葉巡握著那枚血色玉簡,眼中閃爍著瘋狂的光芒。

“葉玄……”

他咬牙切齒。

“你給我等著!”

……

天庭深處,一間隱藏在虛空中的密室。

空間微微波動,那道血袍身影,浮現而出。

密室中央,一尊血色的蓮花法器靜靜懸浮,散發著詭異的魔光。

“尊上。”

血袍上前,單膝跪地。

“那葉巡已經答應了。”

“秘法和血,都已交給他。”

嗡!

血蓮輕輕震顫,一道低沉的聲音從中傳出。

“嗬嗬……”

“好。

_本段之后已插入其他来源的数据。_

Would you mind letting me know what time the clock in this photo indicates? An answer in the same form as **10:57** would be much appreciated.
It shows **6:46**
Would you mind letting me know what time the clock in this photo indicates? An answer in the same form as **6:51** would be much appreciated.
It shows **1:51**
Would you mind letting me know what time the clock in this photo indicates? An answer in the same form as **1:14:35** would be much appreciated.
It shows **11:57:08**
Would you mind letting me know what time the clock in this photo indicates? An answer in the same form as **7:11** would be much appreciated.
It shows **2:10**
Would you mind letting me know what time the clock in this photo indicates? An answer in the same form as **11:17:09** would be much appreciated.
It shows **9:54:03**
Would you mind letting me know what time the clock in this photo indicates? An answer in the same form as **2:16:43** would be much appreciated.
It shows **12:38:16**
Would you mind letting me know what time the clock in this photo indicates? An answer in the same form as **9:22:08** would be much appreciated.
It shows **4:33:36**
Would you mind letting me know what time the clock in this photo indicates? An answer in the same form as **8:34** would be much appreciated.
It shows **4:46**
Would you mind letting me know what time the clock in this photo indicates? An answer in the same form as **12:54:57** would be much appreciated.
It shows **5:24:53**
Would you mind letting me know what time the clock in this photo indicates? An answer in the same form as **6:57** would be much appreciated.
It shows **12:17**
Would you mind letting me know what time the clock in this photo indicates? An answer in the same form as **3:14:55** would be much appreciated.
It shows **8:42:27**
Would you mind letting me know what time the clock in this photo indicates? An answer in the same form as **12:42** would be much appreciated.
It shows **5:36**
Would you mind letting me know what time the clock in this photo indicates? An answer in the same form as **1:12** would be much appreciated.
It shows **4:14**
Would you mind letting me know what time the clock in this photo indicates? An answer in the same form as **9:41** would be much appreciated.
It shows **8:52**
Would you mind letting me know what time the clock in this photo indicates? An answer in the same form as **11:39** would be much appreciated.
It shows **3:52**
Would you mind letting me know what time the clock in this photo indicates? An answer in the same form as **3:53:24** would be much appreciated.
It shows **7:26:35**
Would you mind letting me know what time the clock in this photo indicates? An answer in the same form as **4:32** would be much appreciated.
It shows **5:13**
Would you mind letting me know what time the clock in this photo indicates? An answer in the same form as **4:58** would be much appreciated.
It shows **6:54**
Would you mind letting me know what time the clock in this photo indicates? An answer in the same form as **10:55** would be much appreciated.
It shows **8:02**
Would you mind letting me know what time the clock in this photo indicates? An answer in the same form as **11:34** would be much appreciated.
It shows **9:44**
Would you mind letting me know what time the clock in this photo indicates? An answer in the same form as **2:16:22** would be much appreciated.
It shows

”

血袍抬起頭,臉上帶著一絲疑惑。

“尊上,屬下有一事不明。”

“那葉巡不過是個廢物,就算煉化了天魔血,又能如何?何必在他身上浪費如此珍貴的本源?”

“嗬嗬。”

那低沉的聲音輕笑。

“你不懂。”

“隻要那葉巡煉化了天魔血,一切,就都值得。”

“隻要他成功,便可解封滅天帝體。”

“屆時……”

血蓮微微顫動,一朵花瓣緩緩綻放。

“便可開啟界海星門。”

血袍瞳孔驟縮!

界海星門!

那是異域與這一界之間,最後的通道!

“之前那條路,已經被那葉玄毀了。”

那聲音繼續道,帶著一絲陰冷的恨意。

“剩下的小路,也都被那老不死的葉天帝毀得七七八八。”

“如今……”

血蓮中,那雙眸子緩緩睜開。

“我們隻剩下這唯一的一條路。”

“所以。”

“葉巡,必須成功!”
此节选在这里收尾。